I've found myself really concentrating on proper technique over the past few years - and that I've neglected the need for speed... I did feel great tonight - but I've got a long way to getting my sprint back to where it used to be.

I've got three meets in the next month and a half! Yea! :banana:

KaizenSwimmer
January 5th, 2007, 09:58 PM
In smaller meets where there is no real opportunity for pre-event warm-ups, do you suggest the sprint tuning be the last thing you do in the general warm-up cycle?

Matt
At smaller meets, in which there may be only one or two heats per event and little rest between your events, you might try staying in the pool for much of the time. Definitely keep the complete cooldown after your event, even if it means you go race -- cooldown -- race with little or no time to dry off and sit down. You'll swim subsequent events better if you've flushed out the lactic acid from your muscles. In this instance the tuneup may be quite brief.

KaizenSwimmer
January 5th, 2007, 10:01 PM
I've found myself really concentrating on proper technique over the past few years - and that I've neglected the need for speed... I did feel great tonight - but I've got a long way to getting my sprint back to where it used to be.
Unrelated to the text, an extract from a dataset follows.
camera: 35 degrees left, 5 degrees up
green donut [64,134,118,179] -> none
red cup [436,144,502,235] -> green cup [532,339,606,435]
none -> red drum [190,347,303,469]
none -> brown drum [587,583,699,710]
Speedwork is just technique work with a more exacting form of coordination. Same techniques you employ at slower speeds, but maintained at higher stroke rates, heart and respiration rates, power levels.
Will it be as precise? No, but every speed set you do should be an effort to maintain your efficiency at a slightly better level than the last time.

Allen Stark
January 6th, 2007, 12:54 AM
When practicing sprinting I try to keep one thing in mind to work on each sprint. Like in breaststroke doing a set of 25s I'll spend one 25 focusing on keeping my head down,one focusing on getting my feet high on the catch of the kick,one on shrugging my shoulders,etc.Then at a meet I'll mentally go through the stroke focusing on getting it perfect in my mind before I swim.

KaizenSwimmer
January 6th, 2007, 01:39 PM
I do it exactly as Allen does. Each sprint I do constitutes a "task" done as well as possible at the highest speed possible. I won't sacrifice execution for sheer speed, because (a) I don't want to train myself to lose efficiency as I gain speed and (b) I never race a 25 anyway so whatever I do to generate speed has to be sustainable. The "speed" I'm training to develop needs to relate to where/how I'll use it. Others may beat me over a flat 25, but can't sustain their speed much beyond that, which makes it less functional.
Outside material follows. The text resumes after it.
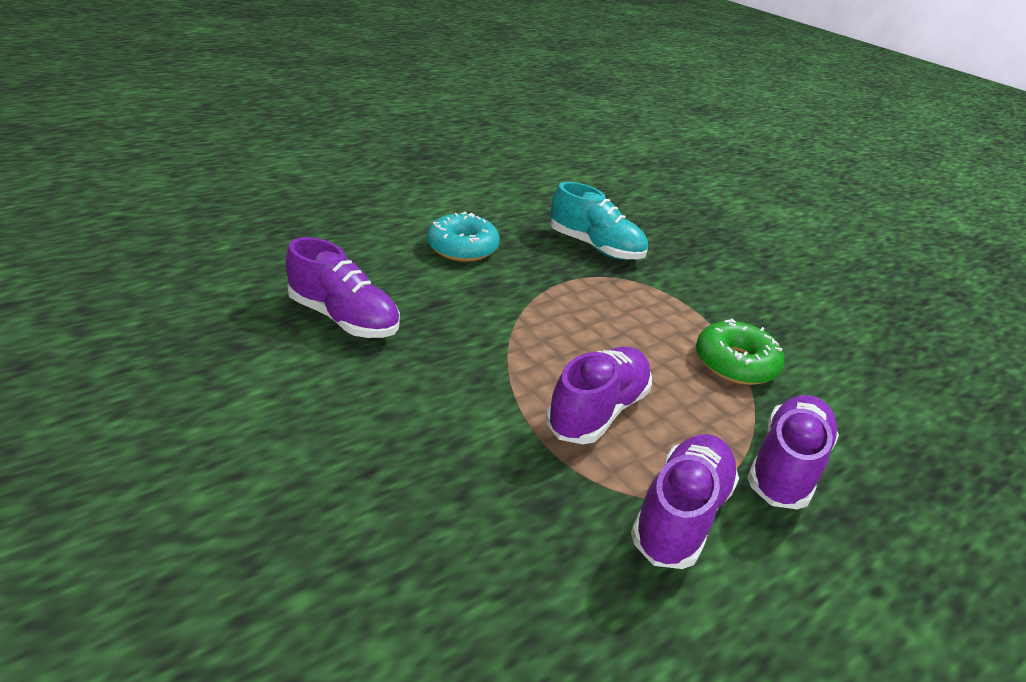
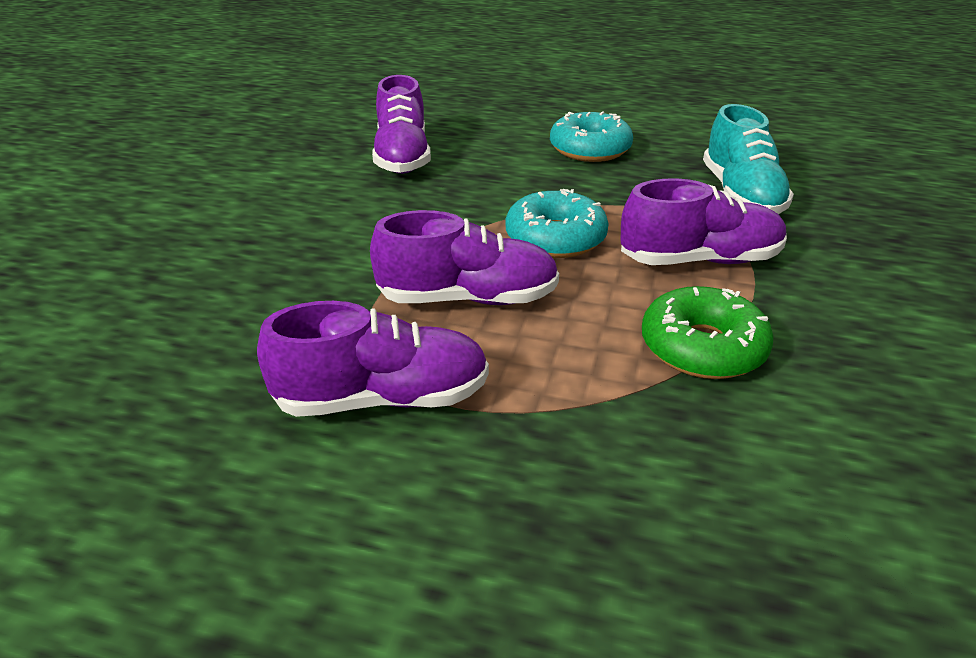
camera: 55 degrees right, 0 degrees up
purple shoe [747,395,839,509] -> purple shoe moved to [620,178,787,265]
none -> turquoise donut [506,189,609,258]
My tasks resemble Allen's - i.e. feel synchronization between hand-spear and leg-drive on each stroke or keep a no-slip-grip with elbow above hand. But I'll be more likely to stay with one focal point for repeated 25s than to change each length (perhaps more characteristic of a distance swimmer.) Or my task could be to try to break 16 sec at 13 SPL (free) from a push. Or it could be to swim at my max speed -- and smoothness -- at 13-14-15-15-14-13 SPL on a series of 25s.

Relating this back to the original question -- how to swim as well in a meet as you do in practice -- I'd suggest you make a practice of visualizing or mentally rehearsing how "speed" would feel in the race of your life (specific to distance and to race segment -- 1st 25 of a 100 or final 50 of a 500) and fit yourself into that mental picture while doing your speedwork. This also fits Allen's use of the term mindfulness.

The better acquainted you become with this mental picture the better your chances of making it reality. Remember the same neural activity occurs when you think about swimming as when you actually swim.